[WORK TO COMPLETE]:
Search the data below, and report every line in which "adults" occurs.

[MATERIAL TO PROCESS]:

--- START ---

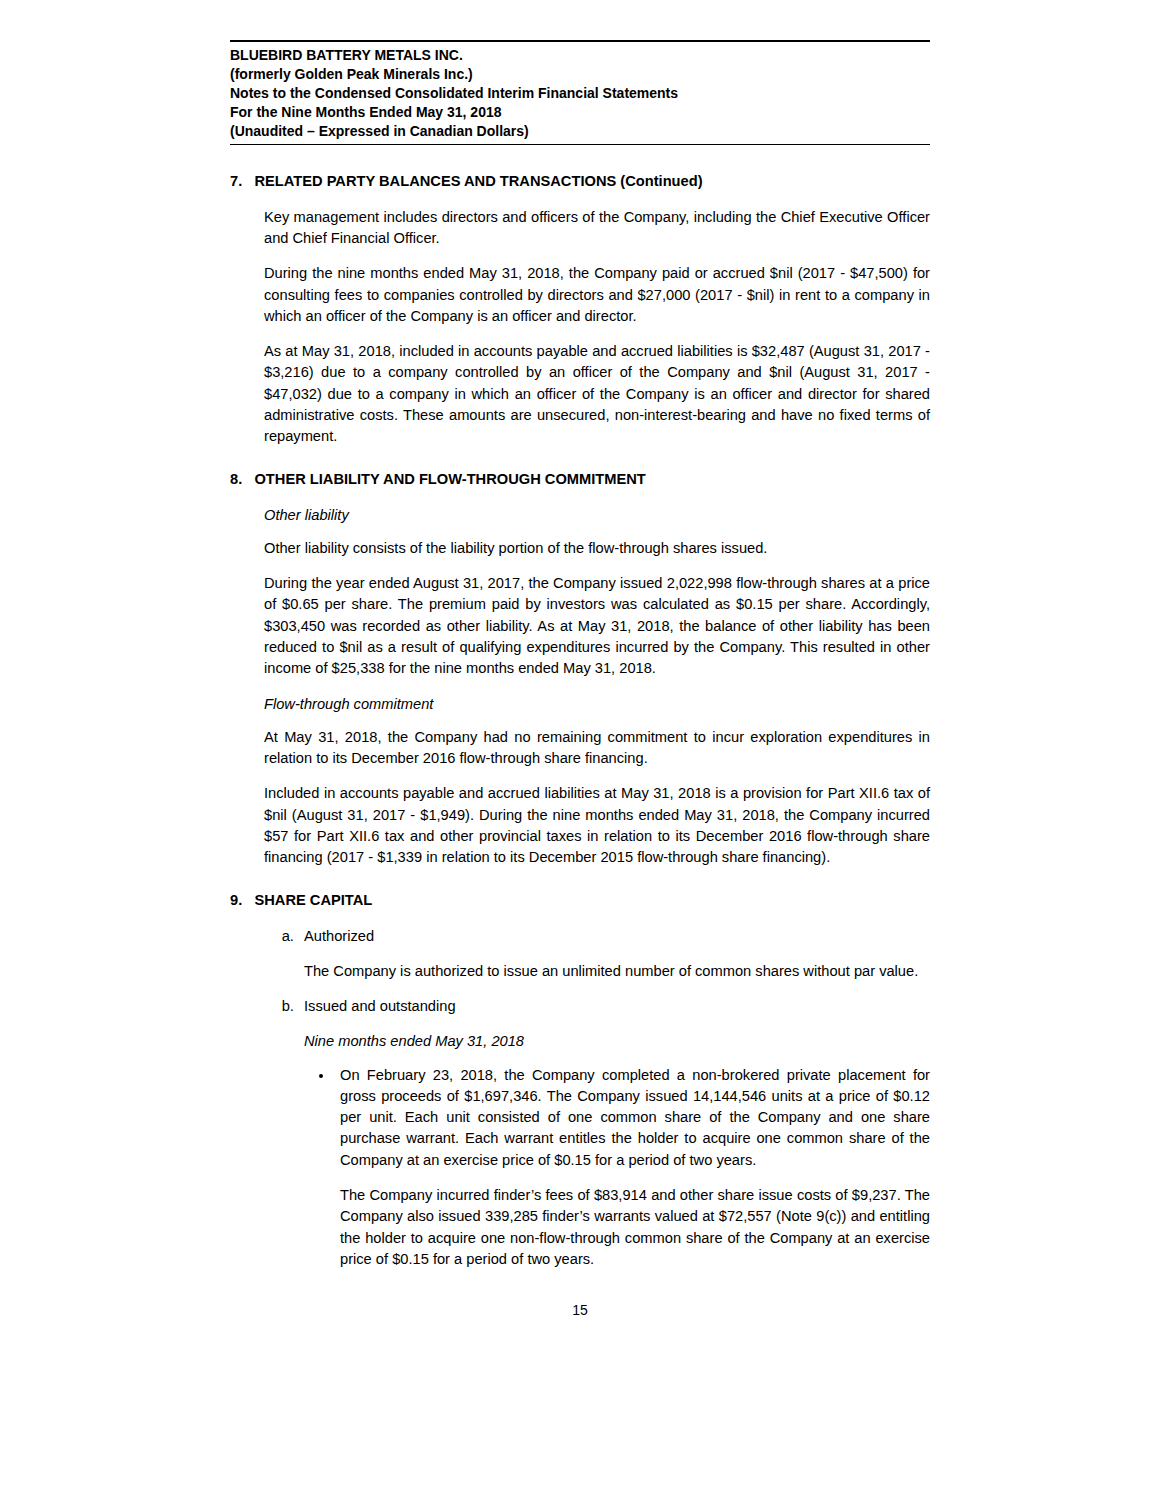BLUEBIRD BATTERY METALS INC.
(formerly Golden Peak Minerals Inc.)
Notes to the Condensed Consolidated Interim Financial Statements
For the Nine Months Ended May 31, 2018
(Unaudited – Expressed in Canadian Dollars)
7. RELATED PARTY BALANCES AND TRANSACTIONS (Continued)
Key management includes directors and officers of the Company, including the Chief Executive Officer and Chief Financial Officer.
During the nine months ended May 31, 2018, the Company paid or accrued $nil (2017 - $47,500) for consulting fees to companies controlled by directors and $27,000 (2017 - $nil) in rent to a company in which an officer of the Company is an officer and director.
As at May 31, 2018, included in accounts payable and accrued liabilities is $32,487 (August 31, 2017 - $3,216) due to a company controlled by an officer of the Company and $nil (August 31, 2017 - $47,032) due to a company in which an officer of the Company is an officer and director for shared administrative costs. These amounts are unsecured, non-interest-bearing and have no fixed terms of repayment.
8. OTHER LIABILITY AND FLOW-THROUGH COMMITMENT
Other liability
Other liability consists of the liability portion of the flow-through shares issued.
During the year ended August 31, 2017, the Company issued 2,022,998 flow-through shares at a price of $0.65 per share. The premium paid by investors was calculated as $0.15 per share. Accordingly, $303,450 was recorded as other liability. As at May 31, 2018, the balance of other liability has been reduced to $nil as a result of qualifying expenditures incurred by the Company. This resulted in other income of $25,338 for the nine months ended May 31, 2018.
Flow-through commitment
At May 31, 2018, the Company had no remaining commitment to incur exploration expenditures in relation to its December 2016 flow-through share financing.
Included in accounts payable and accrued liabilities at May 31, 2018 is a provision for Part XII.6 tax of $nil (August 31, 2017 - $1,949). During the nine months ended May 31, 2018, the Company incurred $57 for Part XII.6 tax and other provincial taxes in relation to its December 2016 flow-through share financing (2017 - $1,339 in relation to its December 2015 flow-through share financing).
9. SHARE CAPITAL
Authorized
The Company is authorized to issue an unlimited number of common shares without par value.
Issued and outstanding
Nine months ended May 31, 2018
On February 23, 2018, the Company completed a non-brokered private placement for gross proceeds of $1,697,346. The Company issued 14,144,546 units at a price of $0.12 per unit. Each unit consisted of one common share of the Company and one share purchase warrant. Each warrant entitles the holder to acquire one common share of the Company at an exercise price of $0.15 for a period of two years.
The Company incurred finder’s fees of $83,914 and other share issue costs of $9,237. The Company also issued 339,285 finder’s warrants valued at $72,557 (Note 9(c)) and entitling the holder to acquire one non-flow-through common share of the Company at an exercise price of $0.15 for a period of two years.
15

--- END ---
--- START ---

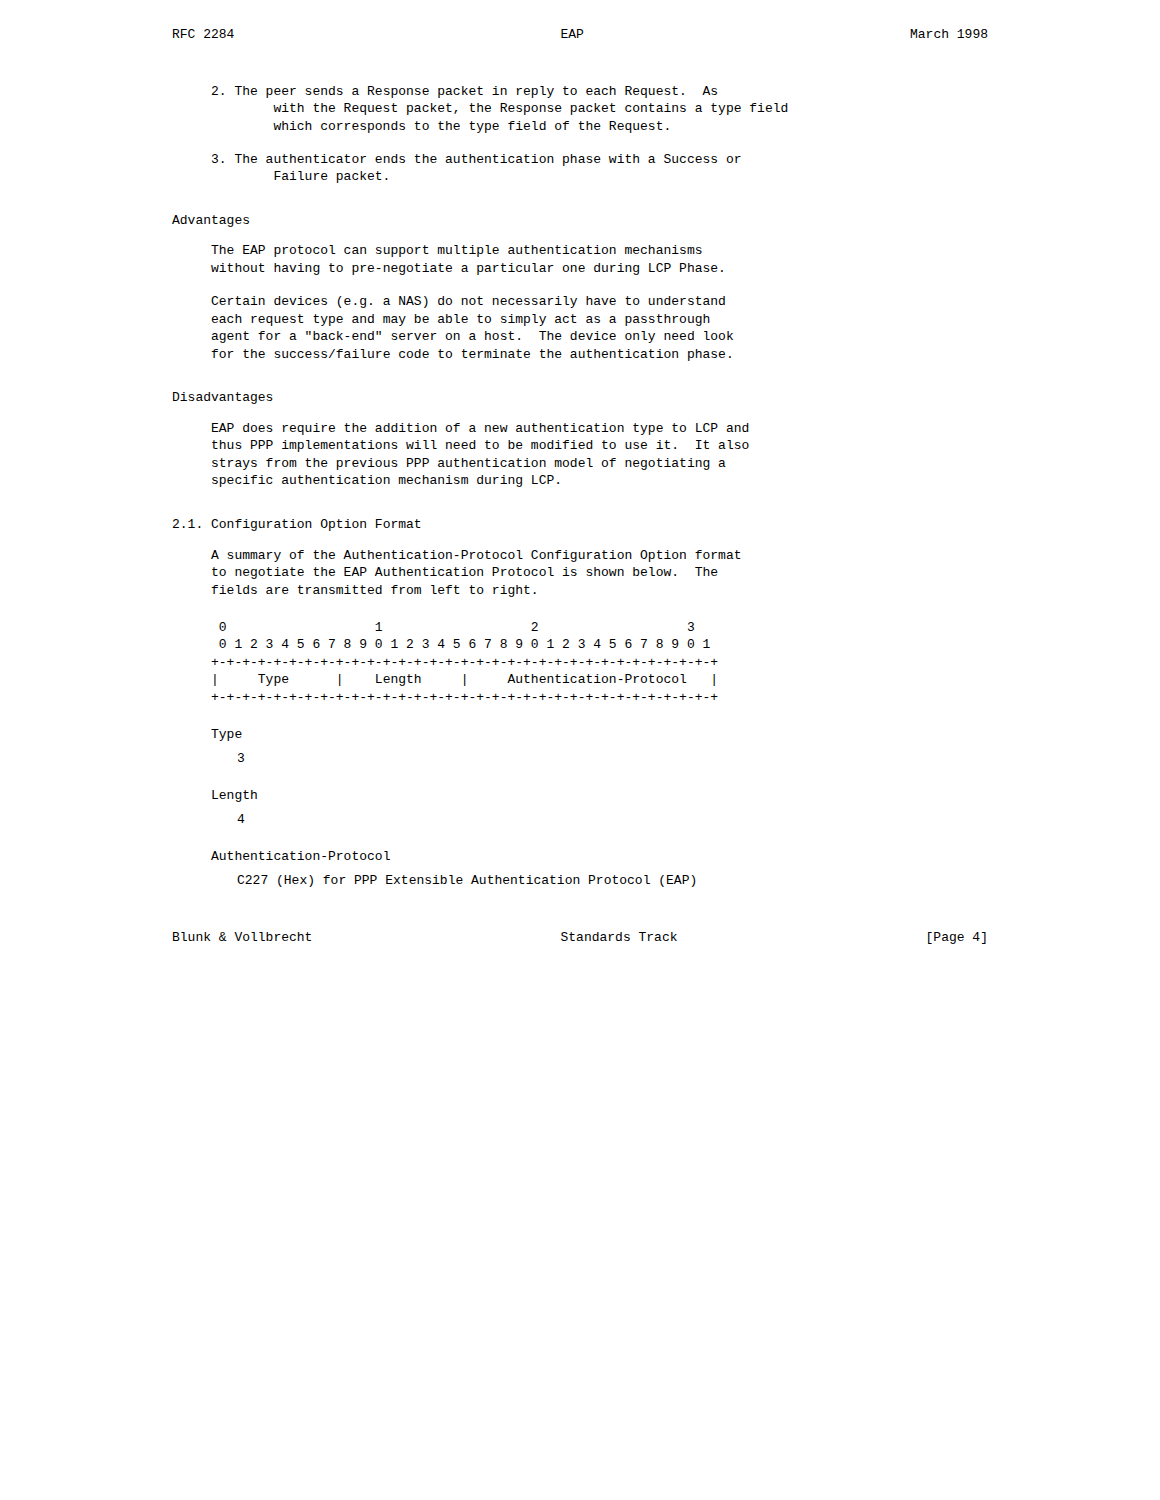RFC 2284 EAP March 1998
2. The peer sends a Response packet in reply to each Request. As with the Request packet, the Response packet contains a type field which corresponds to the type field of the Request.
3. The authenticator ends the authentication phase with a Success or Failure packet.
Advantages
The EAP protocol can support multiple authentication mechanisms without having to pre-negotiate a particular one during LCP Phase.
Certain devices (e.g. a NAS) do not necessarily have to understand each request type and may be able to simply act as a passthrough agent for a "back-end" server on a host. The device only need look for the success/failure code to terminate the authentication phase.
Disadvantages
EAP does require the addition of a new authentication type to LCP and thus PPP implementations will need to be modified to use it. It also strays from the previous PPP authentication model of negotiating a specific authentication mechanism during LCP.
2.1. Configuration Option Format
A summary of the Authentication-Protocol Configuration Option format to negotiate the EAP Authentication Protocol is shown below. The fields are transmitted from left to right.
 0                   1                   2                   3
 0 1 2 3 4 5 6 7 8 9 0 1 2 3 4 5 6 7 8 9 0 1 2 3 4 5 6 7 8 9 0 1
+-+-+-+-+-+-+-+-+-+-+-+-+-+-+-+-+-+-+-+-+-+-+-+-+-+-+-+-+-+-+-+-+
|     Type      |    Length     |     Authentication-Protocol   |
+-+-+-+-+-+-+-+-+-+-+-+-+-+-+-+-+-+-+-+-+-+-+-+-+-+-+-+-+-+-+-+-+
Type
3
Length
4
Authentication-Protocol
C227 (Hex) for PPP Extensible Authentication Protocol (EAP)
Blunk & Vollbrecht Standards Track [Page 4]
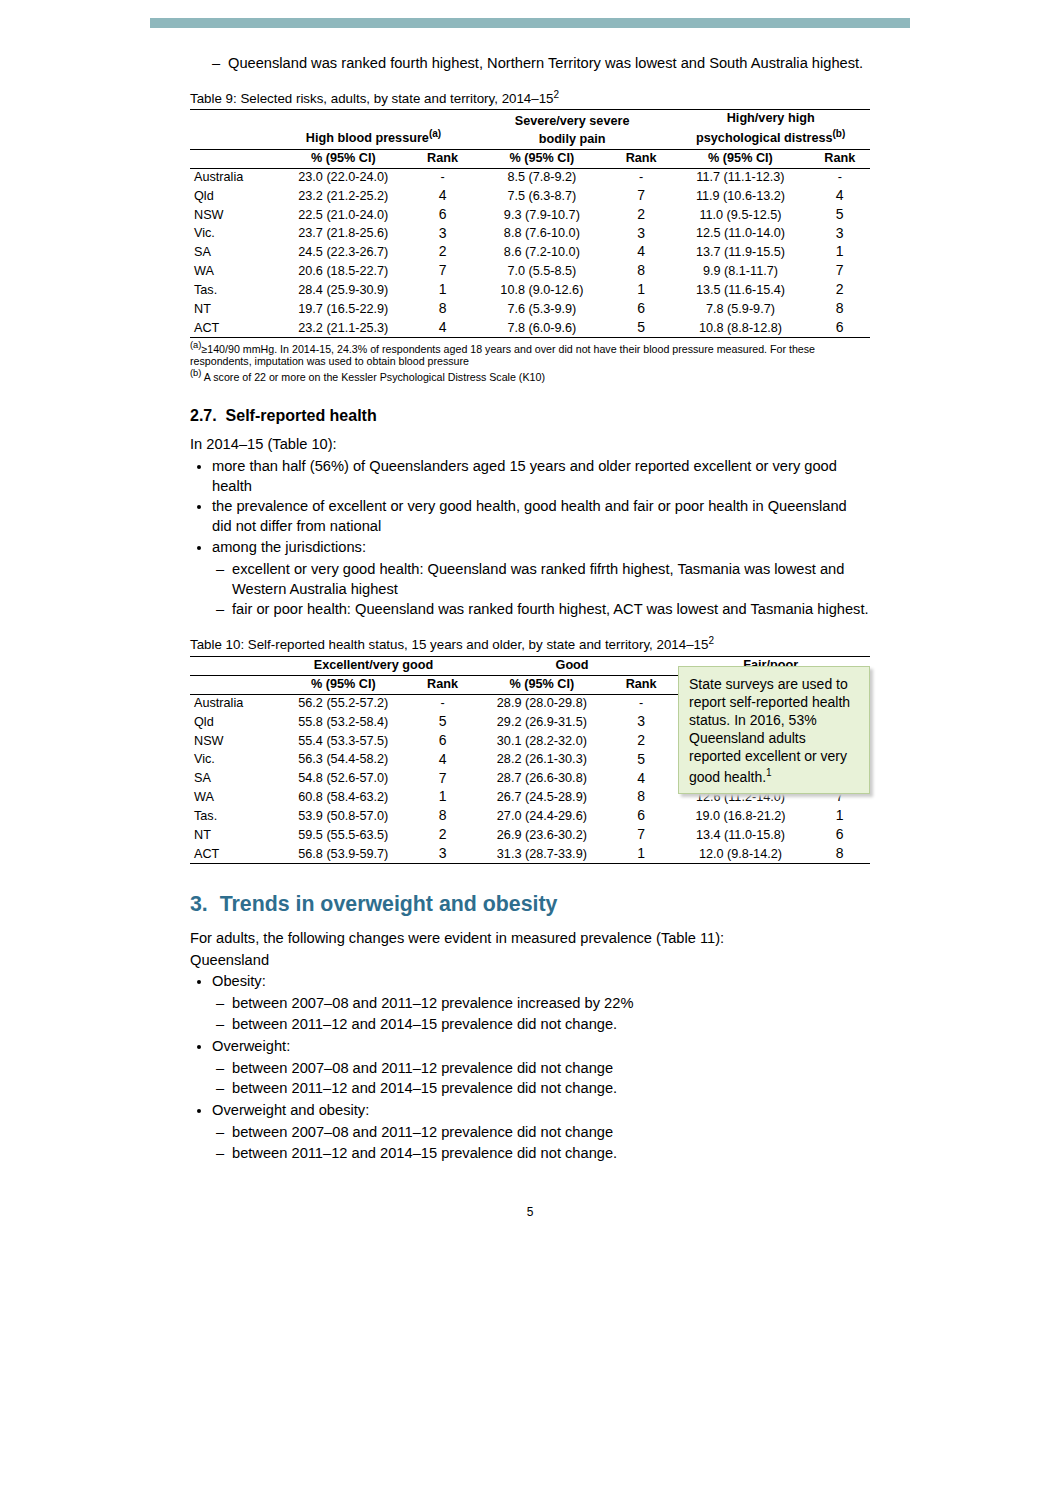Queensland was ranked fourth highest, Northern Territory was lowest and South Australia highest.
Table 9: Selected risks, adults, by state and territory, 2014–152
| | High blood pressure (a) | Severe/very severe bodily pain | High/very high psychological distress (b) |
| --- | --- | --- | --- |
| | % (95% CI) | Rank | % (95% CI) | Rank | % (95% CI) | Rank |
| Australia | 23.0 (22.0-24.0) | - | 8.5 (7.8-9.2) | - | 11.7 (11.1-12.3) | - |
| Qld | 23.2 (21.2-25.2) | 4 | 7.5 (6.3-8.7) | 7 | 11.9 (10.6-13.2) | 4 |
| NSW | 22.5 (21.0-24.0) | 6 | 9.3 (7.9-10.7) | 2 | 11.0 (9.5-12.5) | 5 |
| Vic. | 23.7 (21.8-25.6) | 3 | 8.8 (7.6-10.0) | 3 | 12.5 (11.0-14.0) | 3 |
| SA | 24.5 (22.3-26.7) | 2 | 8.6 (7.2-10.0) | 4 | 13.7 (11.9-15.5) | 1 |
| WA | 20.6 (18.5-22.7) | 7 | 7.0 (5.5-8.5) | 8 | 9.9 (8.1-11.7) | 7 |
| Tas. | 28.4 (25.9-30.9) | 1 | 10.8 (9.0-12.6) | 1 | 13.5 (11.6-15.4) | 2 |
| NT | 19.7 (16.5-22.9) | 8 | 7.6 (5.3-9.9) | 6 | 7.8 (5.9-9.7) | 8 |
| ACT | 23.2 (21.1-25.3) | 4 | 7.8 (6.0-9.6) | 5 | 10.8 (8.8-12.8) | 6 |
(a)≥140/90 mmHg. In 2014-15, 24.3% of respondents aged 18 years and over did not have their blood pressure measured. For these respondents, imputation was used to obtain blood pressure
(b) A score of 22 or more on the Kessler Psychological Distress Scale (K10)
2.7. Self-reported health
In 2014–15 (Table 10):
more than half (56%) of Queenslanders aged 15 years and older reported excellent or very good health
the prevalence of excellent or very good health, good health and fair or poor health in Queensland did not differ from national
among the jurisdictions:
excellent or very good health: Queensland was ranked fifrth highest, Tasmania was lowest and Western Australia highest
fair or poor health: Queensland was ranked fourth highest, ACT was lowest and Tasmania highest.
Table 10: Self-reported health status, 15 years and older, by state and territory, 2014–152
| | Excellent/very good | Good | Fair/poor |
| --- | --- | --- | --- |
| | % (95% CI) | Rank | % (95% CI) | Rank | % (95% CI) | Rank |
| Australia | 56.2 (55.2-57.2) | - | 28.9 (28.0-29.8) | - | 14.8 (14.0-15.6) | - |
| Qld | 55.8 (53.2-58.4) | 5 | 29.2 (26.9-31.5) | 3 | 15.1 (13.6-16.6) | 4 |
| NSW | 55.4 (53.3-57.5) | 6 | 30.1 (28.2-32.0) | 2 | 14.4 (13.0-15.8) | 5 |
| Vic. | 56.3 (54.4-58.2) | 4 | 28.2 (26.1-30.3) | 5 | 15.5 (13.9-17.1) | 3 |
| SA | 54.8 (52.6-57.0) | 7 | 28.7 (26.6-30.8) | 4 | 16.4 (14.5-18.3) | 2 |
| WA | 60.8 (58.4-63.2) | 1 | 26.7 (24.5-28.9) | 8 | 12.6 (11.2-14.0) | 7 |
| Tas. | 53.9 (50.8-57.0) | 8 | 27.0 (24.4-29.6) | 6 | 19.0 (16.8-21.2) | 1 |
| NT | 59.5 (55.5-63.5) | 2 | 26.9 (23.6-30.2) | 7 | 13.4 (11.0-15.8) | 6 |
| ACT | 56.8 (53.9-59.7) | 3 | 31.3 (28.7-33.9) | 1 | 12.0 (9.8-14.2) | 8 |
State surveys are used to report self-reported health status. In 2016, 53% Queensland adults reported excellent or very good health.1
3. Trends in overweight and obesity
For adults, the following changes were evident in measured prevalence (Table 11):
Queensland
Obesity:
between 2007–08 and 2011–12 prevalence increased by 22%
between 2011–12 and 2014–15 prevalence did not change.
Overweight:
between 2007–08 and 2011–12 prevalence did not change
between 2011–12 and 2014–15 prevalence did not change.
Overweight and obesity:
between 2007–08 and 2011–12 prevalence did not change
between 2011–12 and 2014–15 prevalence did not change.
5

--- END ---

[FINAL ANSWER]:
Table 9: Selected risks, adults, by state and territory, 2014–152
State surveys are used to report self-reported health status. In 2016, 53% Queensland adults reported excellent or very good health.1
For adults, the following changes were evident in measured prevalence (Table 11):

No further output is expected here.